| EXERCICE À TRAITER |
Dans l'extrait sur la sociabilité, pourquoi faudra-t-il parler d'« insociable sociabilité » ? Répondez en une à trois phrases.

Un double constat s'impose. D’une part, si l'homme a besoin de la société, l'individu en tant que tel rêve secrètement de s'affranchir des contraintes collectives. D'autre part, il est banal de dire que "la société va mal" ou de parler des "conflits sociaux" dont l'existence semble immémoriale : il n'est tout simplement pas évident de vivre en société ! Se pose alors la question de la "sociabilité" proprement dite, que l'on peut définir comme la capacité plus ou moins naturelle de l'homme à vivre et à s'organiser socialement. 1) Nous verrons d'abord quelle conception philosophique justifie cette proposition : l'homme est un être naturellement sociable. 2) Nous verrons ensuite la part de convention – l'aspect non naturel – qui préside à l'élaboration d'une société. 3) Enfin il faudra effectivement parler d'"insociable sociabilité" selon l’expression de Kant pour rendre compte de cette contradiction qui fait que l'homme aime et n'aime pas vivre en société, veut obéir et veut se révolter, recherche la protection sociale et dans le même temps rêve d’autonomie.
I. Sociabilité et Nature
1) La nature sociable de l'homme selon Aristote
Si l'homme fait partie de la Nature, il faut bien que d'une certaine manière, la société humaine soit un fait de nature. Mais à condition que l'on regarde la Nature elle-même comme un agencement constant de moyens en vue de fins. Dans une interprétation finaliste de la Nature, où chaque chose concoure à une fin de la nature elle-même, il devrait y avoir une explication naturelle de l’existence des sociétés humaines. Dans l’Antiquité, Aristote partait du principe que la société humaine est aussi naturelle que la société animale.

| DONNÉES FOURNIES |
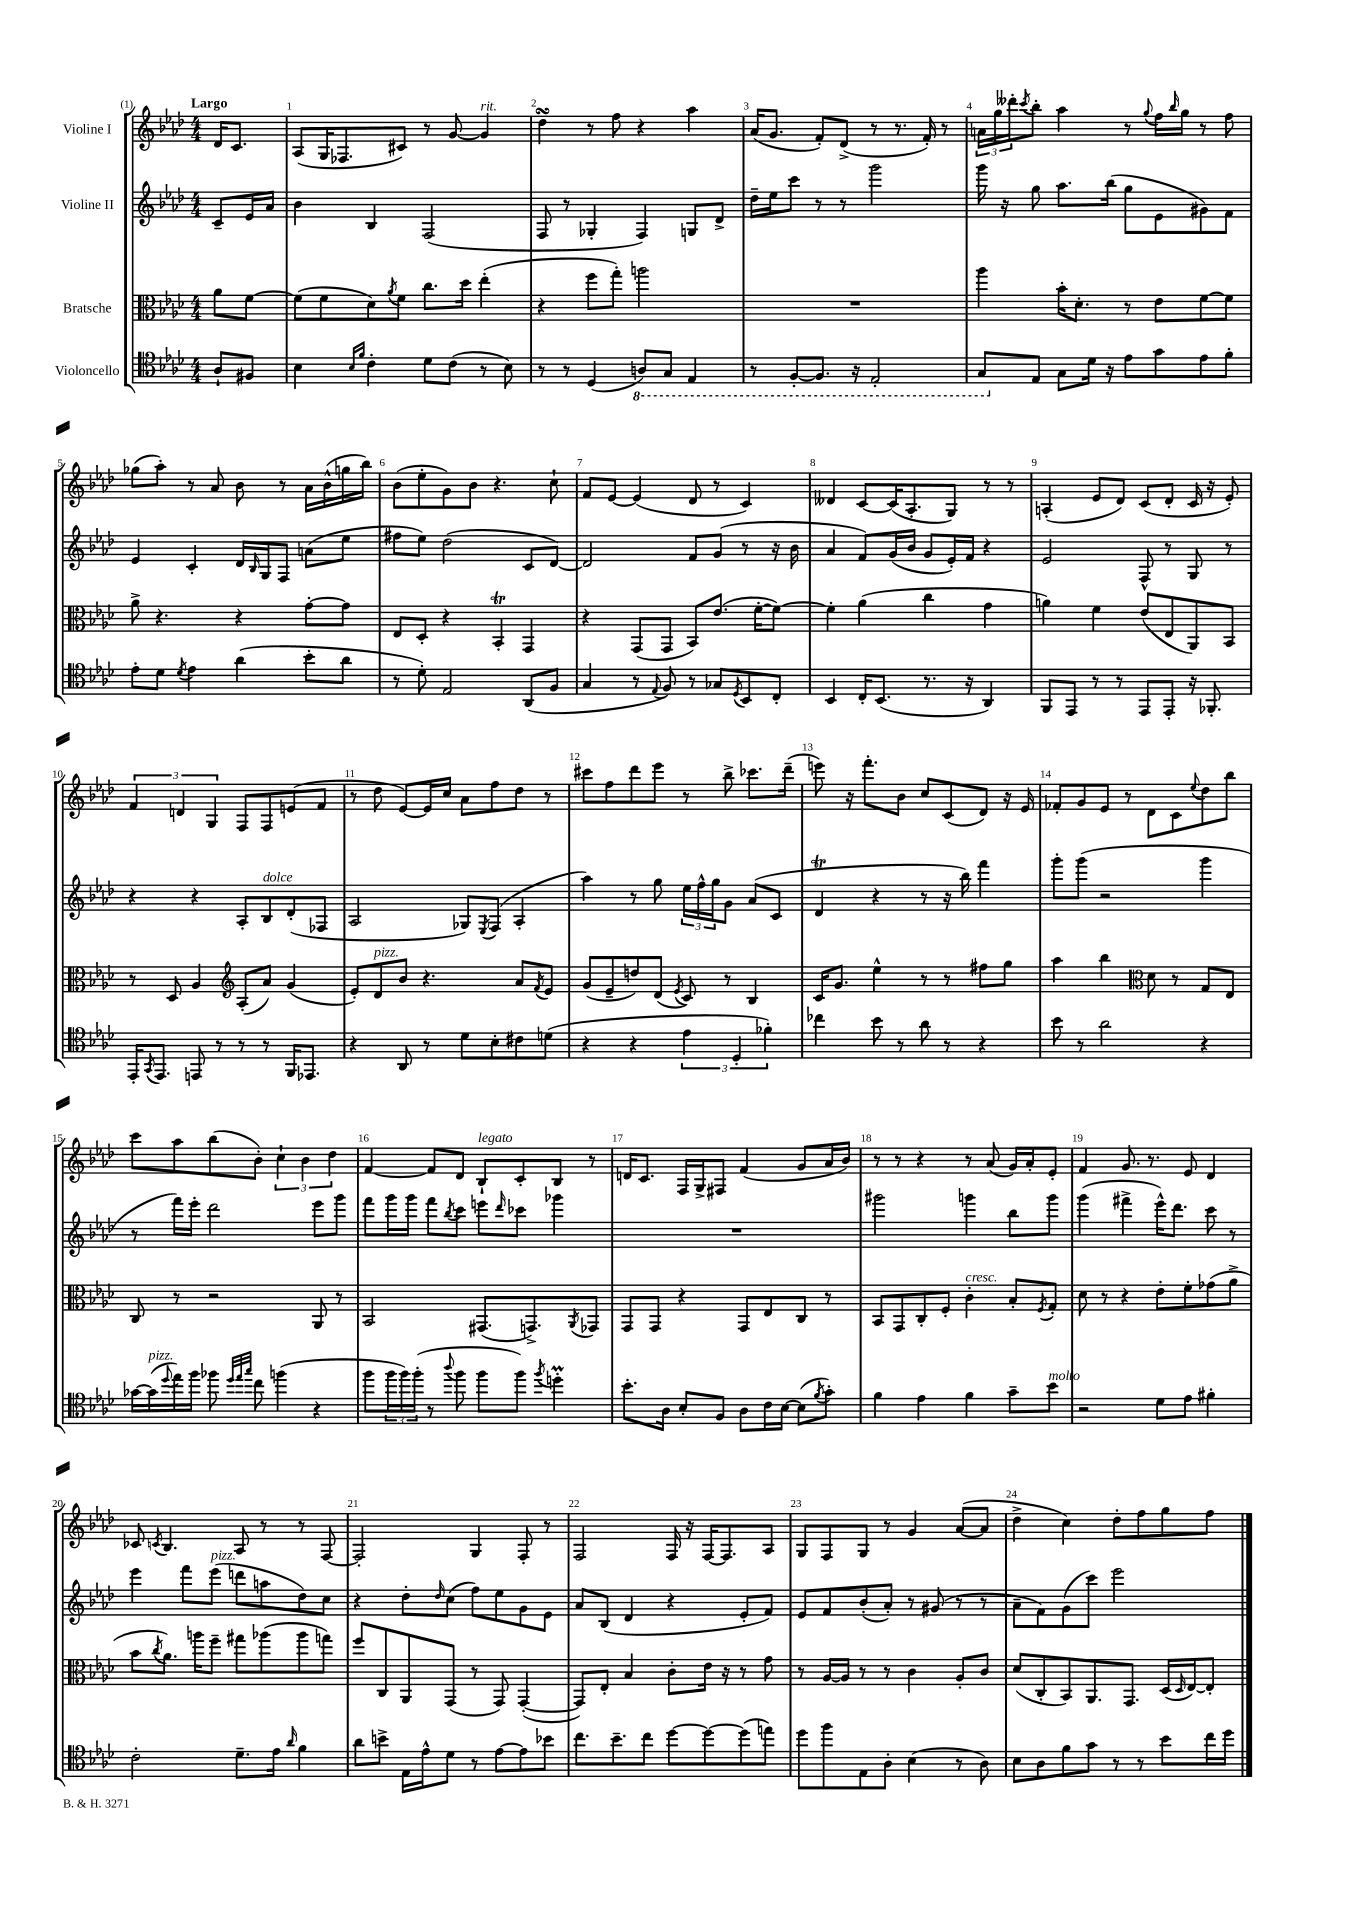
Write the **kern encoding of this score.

| CORRIGÉ |
Cette expression de Kant permet de rendre compte d'une contradiction : l'homme aime et n'aime pas vivre en société. Il veut obéir et veut se révolter, recherche la protection sociale et rêve en même temps d'autonomie.